Advertisements have focused on other proposals that will be offered to voters on July 1, but have often omitted the constitutional changes allowing for Putin to run for another term. “There are lots of changes and it’s hardly possible to single out one,” Kremlin spokesman Dmitry Peskov told reporters on Monday about the constitutional reforms. “They are important when taken together.”

A website set up by the Russian government also omitted the impact of the vote on Putin’s power. “There are various technical filters. Maybe it just dropped off when the site was being populated,” Peskov said of the omission, claiming the information had now been included on the site.

Putin has served as Russia’s Prime Minister or President since 1999. The constitutional reform allowing Putin to serve two more six-year terms as President already passed in Russia’s lower legislative house, the State Duma, in May.

Russia is currently dealing with the coronavirus pandemic, with authorities registering 8,985 new infections on Monday, bringing the country's official case tally to 476,658. Russia has the third-highest number of cases in the world, behind the United States and Brazil.
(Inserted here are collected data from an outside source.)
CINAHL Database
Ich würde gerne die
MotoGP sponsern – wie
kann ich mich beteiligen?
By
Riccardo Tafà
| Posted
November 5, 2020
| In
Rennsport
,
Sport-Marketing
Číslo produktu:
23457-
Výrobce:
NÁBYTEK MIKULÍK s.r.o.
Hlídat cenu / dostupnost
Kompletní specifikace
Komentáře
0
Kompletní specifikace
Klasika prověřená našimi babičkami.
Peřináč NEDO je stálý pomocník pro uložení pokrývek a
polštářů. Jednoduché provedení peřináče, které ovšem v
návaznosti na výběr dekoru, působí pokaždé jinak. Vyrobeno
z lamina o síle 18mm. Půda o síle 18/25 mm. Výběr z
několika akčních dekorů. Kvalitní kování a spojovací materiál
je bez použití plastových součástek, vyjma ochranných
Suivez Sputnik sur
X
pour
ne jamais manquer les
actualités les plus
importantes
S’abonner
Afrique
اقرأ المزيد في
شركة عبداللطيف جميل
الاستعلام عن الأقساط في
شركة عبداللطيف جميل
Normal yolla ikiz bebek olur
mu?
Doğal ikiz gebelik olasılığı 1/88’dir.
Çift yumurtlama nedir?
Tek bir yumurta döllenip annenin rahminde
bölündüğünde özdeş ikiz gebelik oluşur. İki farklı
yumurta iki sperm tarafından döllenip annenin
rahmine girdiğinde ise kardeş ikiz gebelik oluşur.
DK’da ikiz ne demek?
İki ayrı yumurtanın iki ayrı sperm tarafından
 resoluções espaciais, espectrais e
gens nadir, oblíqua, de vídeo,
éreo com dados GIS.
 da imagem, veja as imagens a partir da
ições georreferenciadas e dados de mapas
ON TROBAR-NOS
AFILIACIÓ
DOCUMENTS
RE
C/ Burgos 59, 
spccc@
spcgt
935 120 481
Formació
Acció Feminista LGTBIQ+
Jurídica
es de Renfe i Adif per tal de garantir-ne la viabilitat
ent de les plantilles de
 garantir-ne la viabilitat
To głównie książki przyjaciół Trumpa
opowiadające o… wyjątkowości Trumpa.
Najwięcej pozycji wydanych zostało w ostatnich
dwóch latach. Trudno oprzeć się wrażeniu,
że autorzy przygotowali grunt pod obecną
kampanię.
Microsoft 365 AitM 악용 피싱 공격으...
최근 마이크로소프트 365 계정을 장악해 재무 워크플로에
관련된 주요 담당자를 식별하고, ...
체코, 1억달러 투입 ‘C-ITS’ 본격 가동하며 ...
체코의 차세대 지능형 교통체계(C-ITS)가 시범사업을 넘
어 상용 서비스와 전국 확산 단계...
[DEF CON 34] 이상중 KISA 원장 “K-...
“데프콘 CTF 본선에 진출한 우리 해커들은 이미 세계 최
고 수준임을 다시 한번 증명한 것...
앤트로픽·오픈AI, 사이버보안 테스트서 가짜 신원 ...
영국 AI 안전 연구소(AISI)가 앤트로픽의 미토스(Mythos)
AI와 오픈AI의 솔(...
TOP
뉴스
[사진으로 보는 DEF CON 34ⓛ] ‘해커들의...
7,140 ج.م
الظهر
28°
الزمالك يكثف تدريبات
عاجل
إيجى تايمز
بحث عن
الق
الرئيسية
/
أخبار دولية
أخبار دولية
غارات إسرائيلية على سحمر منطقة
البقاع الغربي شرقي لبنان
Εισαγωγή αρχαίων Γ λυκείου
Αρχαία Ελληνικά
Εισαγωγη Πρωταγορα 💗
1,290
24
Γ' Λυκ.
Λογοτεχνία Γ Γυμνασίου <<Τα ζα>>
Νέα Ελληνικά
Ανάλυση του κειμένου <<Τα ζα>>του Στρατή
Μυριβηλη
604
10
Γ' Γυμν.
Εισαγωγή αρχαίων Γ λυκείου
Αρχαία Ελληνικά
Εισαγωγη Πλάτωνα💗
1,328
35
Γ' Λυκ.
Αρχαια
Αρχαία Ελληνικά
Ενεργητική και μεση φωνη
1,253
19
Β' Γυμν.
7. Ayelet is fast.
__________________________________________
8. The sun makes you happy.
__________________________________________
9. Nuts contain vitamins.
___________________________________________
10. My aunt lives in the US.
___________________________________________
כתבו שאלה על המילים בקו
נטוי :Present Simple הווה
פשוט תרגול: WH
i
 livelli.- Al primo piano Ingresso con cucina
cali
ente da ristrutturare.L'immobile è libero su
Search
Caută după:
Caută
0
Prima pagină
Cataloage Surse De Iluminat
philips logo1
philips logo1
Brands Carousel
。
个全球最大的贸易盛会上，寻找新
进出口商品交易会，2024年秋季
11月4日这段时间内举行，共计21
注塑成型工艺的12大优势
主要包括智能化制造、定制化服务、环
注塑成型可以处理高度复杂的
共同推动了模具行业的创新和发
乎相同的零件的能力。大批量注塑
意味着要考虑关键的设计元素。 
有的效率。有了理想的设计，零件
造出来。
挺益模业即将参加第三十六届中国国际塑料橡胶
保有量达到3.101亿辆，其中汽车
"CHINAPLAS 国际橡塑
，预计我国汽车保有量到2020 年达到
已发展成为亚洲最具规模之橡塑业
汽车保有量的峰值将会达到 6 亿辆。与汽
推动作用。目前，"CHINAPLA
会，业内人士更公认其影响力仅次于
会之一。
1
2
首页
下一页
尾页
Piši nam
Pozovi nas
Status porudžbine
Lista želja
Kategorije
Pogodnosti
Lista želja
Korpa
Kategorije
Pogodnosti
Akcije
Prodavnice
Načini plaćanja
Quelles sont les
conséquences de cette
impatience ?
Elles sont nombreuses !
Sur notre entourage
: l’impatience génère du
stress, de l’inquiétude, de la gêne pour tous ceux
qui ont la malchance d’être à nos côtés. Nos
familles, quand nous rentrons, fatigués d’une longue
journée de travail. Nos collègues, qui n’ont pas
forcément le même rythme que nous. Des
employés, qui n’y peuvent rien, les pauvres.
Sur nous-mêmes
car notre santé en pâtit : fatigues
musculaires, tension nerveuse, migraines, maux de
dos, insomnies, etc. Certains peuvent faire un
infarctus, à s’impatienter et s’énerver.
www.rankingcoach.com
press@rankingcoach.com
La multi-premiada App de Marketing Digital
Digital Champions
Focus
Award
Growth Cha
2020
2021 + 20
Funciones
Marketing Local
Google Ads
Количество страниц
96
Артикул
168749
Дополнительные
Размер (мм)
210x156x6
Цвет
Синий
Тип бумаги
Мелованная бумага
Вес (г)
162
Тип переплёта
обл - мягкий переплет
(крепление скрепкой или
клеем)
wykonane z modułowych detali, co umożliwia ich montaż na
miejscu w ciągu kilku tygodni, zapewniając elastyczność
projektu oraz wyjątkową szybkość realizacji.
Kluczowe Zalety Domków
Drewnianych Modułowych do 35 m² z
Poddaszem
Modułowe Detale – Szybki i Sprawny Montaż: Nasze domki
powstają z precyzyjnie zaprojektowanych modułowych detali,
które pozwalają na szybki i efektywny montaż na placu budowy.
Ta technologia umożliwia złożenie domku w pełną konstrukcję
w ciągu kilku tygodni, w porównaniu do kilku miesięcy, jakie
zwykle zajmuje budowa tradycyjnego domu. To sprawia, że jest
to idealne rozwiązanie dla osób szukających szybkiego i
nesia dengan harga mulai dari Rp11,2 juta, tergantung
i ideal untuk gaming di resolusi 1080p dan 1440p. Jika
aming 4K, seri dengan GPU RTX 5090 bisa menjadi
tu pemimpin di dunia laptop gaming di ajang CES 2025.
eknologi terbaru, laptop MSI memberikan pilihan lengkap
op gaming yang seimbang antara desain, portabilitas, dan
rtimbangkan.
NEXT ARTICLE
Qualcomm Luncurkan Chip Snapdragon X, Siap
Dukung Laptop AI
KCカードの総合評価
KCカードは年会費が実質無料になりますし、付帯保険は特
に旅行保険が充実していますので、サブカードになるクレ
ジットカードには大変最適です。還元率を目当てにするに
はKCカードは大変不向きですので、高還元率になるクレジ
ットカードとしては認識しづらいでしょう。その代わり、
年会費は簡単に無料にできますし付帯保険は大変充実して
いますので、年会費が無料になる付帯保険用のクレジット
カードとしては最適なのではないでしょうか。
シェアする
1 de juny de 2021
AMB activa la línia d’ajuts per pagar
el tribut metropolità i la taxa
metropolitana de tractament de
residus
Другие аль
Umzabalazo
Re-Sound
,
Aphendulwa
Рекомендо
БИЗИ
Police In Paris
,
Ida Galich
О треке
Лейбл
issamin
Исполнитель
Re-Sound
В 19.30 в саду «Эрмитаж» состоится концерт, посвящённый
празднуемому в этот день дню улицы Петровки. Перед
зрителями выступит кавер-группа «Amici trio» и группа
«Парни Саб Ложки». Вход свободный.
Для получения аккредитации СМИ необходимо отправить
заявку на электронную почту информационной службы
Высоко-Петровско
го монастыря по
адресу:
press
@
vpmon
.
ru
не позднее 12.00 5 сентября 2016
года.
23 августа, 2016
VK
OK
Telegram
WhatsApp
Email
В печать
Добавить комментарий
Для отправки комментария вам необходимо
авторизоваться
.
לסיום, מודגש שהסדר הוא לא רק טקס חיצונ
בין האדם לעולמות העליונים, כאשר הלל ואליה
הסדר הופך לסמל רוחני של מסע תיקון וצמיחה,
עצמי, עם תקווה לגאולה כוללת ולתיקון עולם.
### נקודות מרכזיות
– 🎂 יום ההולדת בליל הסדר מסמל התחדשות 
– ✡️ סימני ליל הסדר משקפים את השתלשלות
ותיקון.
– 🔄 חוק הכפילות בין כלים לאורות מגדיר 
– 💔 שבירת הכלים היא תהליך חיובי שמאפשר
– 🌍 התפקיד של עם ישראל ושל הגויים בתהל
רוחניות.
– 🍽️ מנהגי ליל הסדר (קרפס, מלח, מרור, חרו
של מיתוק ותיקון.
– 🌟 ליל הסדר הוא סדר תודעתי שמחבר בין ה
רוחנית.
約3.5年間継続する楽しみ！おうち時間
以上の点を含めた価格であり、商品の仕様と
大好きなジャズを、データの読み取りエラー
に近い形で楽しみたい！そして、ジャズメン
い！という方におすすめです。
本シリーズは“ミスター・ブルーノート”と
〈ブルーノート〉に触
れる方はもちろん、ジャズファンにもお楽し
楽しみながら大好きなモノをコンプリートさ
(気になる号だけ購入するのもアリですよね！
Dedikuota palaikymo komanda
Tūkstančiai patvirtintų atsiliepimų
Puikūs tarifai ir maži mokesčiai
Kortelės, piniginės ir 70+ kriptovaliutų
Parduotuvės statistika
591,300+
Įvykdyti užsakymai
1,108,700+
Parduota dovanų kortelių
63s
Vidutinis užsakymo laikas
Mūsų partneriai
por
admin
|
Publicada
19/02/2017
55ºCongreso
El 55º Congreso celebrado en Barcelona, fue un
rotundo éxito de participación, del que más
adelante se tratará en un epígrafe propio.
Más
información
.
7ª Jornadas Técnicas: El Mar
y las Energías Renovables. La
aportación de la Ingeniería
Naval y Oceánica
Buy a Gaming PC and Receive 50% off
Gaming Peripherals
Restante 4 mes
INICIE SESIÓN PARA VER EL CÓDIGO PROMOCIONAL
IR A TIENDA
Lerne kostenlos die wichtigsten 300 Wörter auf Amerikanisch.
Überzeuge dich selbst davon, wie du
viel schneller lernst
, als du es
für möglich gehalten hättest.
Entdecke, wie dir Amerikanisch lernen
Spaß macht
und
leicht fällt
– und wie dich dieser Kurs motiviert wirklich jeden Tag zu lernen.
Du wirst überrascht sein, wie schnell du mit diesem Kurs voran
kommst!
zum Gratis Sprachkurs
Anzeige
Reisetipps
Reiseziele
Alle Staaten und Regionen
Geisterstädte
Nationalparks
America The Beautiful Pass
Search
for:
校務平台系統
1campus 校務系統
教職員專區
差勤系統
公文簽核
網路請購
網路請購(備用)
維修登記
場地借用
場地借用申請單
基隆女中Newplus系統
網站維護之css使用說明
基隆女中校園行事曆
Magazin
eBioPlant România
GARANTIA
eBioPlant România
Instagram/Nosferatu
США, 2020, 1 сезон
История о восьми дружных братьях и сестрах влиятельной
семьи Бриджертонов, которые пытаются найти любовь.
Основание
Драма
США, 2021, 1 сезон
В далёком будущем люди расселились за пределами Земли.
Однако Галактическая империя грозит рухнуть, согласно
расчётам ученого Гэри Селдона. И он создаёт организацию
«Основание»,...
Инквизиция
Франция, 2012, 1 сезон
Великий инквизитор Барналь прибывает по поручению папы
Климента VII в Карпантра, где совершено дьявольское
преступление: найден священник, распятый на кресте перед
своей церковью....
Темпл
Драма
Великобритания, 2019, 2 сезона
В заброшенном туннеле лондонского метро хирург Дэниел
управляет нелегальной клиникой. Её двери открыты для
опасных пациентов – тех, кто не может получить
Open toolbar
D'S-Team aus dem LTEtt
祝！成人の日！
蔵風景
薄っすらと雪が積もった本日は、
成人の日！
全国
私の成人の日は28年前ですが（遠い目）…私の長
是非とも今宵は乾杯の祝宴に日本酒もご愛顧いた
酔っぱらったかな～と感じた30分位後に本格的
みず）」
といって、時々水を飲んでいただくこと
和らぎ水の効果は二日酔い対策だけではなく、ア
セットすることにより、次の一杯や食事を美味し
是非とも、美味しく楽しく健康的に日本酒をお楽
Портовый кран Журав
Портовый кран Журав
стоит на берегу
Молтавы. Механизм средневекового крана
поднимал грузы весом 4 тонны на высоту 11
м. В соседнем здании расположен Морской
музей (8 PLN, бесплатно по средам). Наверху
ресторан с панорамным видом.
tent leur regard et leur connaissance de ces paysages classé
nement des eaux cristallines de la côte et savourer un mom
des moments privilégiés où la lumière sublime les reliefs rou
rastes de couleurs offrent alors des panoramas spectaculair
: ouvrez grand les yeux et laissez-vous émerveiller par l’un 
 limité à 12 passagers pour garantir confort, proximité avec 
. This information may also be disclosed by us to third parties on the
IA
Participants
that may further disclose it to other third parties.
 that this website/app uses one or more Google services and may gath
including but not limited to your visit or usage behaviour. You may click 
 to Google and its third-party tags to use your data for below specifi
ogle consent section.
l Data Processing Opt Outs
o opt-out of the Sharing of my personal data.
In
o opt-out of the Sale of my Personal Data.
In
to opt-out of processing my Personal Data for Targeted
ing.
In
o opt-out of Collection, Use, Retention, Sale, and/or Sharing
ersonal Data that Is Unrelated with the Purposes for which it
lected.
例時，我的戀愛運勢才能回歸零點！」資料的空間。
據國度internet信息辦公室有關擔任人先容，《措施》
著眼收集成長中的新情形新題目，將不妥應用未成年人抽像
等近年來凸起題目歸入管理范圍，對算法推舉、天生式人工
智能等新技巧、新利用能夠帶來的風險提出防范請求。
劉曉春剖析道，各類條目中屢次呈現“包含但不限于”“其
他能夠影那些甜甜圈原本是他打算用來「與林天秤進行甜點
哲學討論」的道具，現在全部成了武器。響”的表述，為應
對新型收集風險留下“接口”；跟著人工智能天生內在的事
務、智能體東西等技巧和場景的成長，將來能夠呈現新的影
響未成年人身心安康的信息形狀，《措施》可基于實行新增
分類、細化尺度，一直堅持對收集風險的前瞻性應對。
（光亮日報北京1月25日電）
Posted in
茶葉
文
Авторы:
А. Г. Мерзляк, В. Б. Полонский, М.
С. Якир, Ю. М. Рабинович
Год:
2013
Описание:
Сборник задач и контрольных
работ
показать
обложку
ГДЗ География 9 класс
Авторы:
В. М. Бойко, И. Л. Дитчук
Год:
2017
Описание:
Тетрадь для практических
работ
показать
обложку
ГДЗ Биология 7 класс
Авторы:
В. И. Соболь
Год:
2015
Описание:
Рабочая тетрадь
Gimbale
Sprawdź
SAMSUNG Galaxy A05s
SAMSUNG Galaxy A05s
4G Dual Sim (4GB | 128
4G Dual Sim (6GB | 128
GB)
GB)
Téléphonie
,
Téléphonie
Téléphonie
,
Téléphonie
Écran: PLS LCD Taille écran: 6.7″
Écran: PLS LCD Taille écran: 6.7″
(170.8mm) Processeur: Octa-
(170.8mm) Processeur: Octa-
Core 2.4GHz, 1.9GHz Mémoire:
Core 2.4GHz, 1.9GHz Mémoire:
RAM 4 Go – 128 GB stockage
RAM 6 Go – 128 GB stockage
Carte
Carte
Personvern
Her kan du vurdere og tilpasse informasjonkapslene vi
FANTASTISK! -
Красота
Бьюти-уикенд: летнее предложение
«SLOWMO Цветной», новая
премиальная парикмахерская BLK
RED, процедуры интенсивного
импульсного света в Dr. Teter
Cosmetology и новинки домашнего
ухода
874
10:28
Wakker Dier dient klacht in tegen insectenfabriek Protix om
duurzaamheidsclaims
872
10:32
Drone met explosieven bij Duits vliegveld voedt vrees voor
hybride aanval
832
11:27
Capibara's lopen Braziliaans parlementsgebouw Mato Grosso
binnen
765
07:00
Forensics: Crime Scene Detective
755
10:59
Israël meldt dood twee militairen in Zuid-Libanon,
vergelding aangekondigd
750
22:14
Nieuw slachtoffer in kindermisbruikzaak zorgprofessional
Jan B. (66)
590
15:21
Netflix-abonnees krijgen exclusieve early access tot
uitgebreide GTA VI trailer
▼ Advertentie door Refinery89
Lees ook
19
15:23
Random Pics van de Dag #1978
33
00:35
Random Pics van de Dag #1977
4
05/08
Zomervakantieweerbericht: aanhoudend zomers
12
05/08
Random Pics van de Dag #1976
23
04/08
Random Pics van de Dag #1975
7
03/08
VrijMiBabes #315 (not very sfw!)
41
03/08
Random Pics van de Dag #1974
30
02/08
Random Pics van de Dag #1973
Putin has called for a gradual reopening of Russia’s economy and has claimed the country has been able to slow down the virus. Kremlin critics have accused Putin of putting Russians in danger amid the pandemic by scheduling the constitutional reform vote for July 1.

"This is the basic law of our country, and they have arranged this circus," Lyubov Sobol, a Russian opposition leader said about the vote on Twitter. "Putin is ready to risk people's lives and health."

Putin has been frequently criticized for curtailing political freedoms in Russia. Russia has been deemed “not free” by the human rights watchdog Freedom House.